Action Required: Cross-check against the official Philippines FDA Drug Reference Index (https://www.fda.gov.ph) before drawing any regulatory conclusions. Registration data should be retrieved and loaded to complete this section.
Additional Notable Predicted Indications
Beyond alopecia areata (Rank 1), the TxGNN model identified 9 additional indications. Key highlights:
| Rank | Indication | Score | Evidence Level | Recommendation | Notes |
|---|---|---|---|---|---|
| 2 | Alopecia Mucinosa | 99.99% | L4 | Research Question | Mechanistically plausible for benign idiopathic subtype; must exclude lymphoma-associated form before any use |
| 4 | Folliculitis Decalvans | 99.99% | L4 | Research Question | Case series supports triple therapy (prednisolone + rifampicin + clindamycin); prednisolone alone risks masking bacterial infection |
| 10 | Idiopathic Steroid-Sensitive Nephrotic Syndrome | 99.86% | L1 | Proceed with Guardrails | Prednisolone is already the global first-line standard treatment for SSNS; 8 clinical trials and 20 publications confirm its central role |
| 3, 5, 7, 8, 9 | Telogen effluvium / Hereditary hypotrichosis / AI-HH syndrome / Atrichia / Lacrimal prolapse | ~99.98% | L5 | Hold | Genetic or structural aetiologies incompatible with prednisolone mechanism; use may cause harm |
⚠️ The SSNS finding (Rank 10, L1 evidence) is the strongest repurposing signal in this pack. Prednisolone is the defining first-line therapy for SSNS — a separate, dedicated report for this indication is strongly recommended.
Safety Considerations
Please refer to the package insert for safety information. No specific warnings, contraindications, or drug interaction data were available in this Evidence Pack.
Standard monitoring applicable to systemic prednisolone use in AA: As a systemic corticosteroid — particularly when used in pulse or extended regimens for AA — clinically important risks include HPA axis suppression, Cushing’s syndrome features (hyperglycemia, hypertension, weight gain), osteoporosis, avascular necrosis, and immunosuppression-related infection risk. Monitoring should include fasting blood glucose, blood pressure, and bone density assessment for prolonged regimens. Pediatric use requires additional growth monitoring.
Conclusion and Next Steps
Decision: Proceed with Guardrails
Rationale: A 2005 placebo-controlled RCT (PMID 15692475), multiple retrospective cohort studies, systematic reviews, and a Cochrane network meta-analysis consistently support the efficacy of systemic prednisolone (oral and pulse regimens) in moderate-to-severe alopecia areata. The mechanistic rationale — GR-mediated suppression of the Th1/JAK-STAT immune cascade attacking hair follicles — is well-established and directly maps to AA pathophysiology. Prednisolone is currently included in international dermatology guidelines for AA as a systemic option.

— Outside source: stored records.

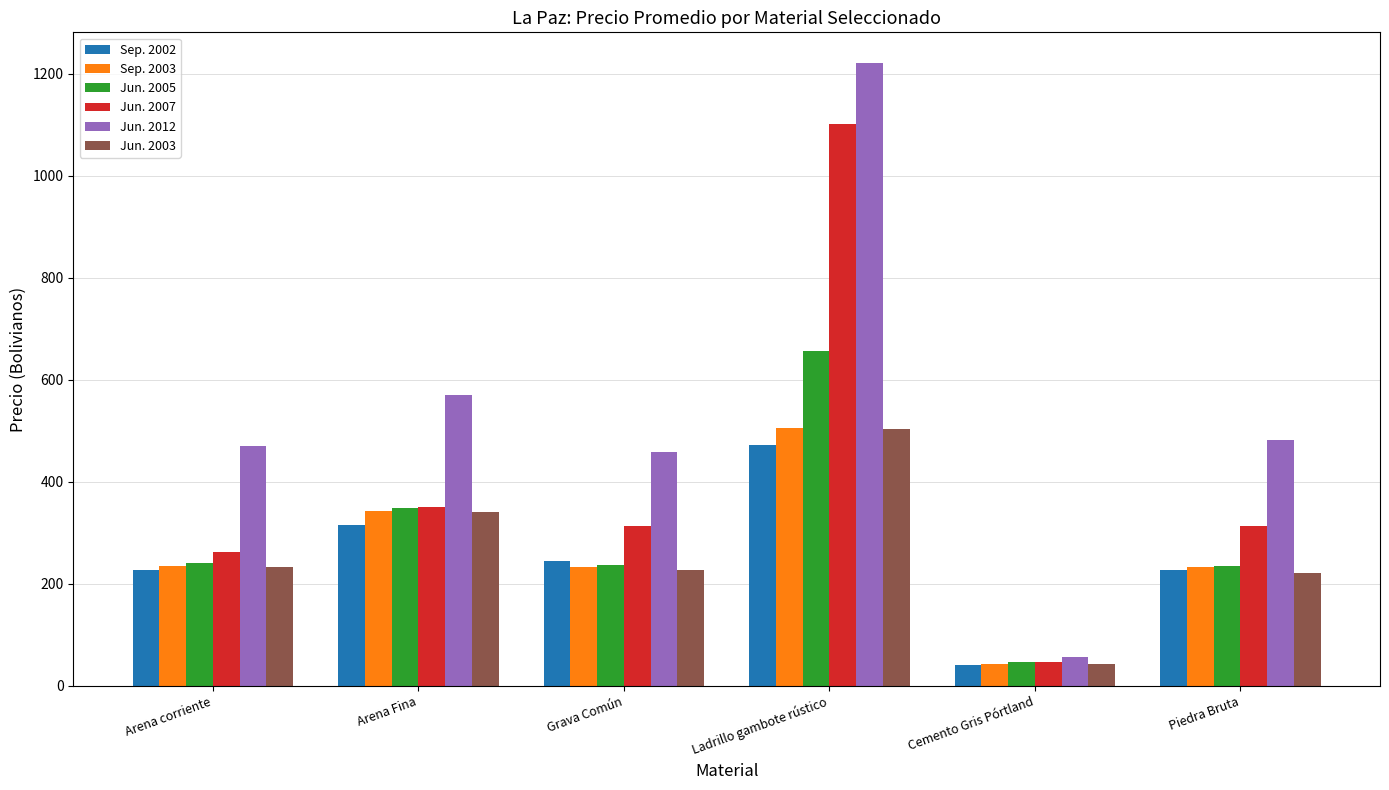

How many bars are there in total?

36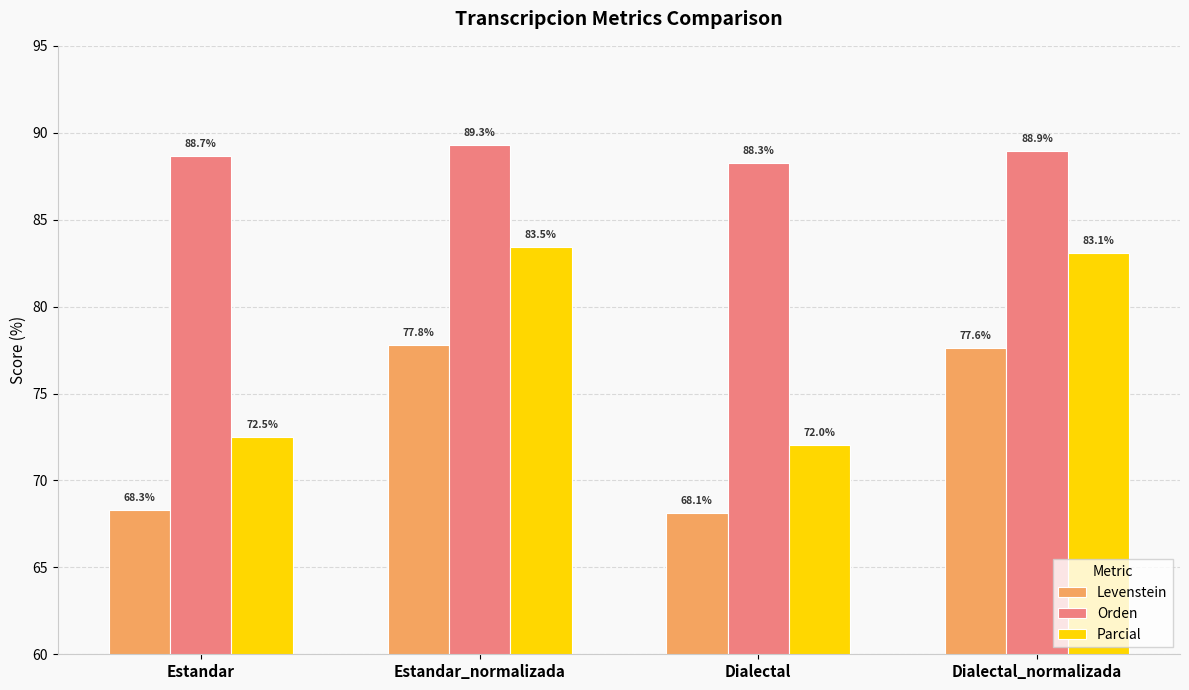

At which category is the sum across all series the highest?

Estandar_normalizada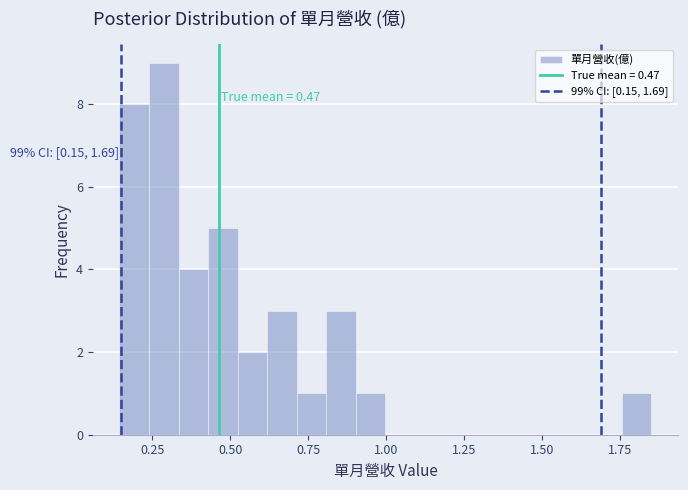

Read against the x-axis, roughly where is the centre of the tallest bar?

0.30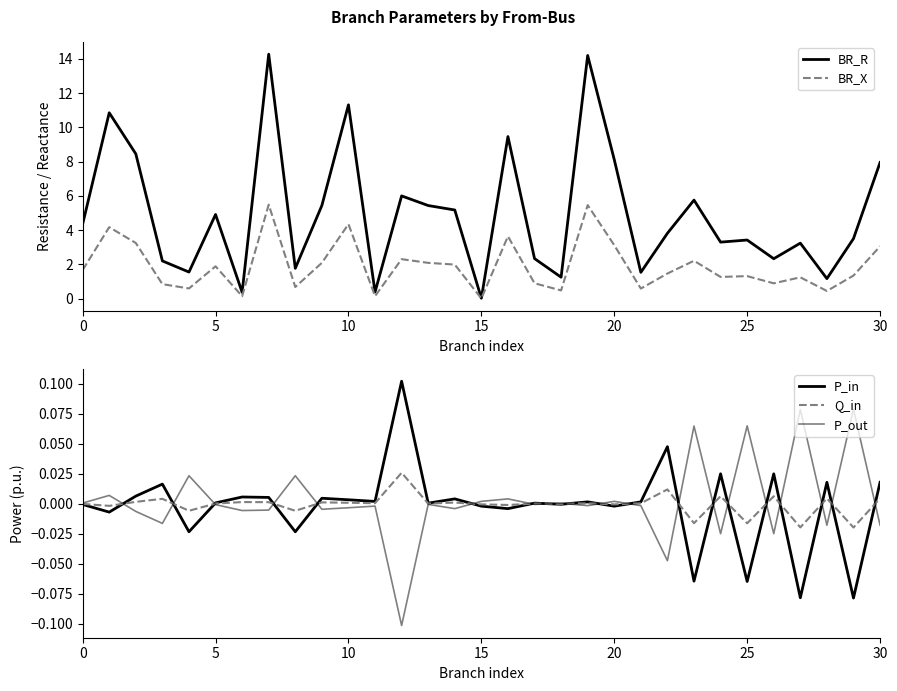

What value does the BR_X series have at 10?

4.4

To proceed, the following is needed:
- Philippines FDA registration verification: Pull current registration data from the Philippines FDA Drug Reference Index; the current dataset showing 0 registrations is almost certainly incomplete
- Package insert retrieval: Obtain the Philippines-approved product monograph to document local warnings, contraindications, and approved dosage forms
- Dose and regimen selection: Clarify whether pulse dosing (e.g., weekly oral pulse) or daily tapered therapy is the target regimen; efficacy and tolerability differ substantially between these approaches
- Patient selection criteria: Define the target population (adults vs. children; mild/moderate/severe AA based on SALT score) to align with the available evidence base
- Treatment positioning: Establish where prednisolone sits relative to JAK inhibitors (baricitinib, ritlecitinib — now FDA-approved for severe AA) in the Philippines treatment algorithm, given likely cost and access differences
- Safety monitoring plan: Design a structured monitoring protocol covering glycemia, blood pressure, infection surveillance, and bone health for the AA indication specifically
- Separate SSNS report: The Rank 10 indication (idiopathic steroid-sensitive nephrotic syndrome, L1 evidence) represents prednisolone’s established first-line use and merits a dedicated evidence report
Disclaimer
This content is for research purposes only and does not constitute medical advice. Clinical validation is required before any clinical application.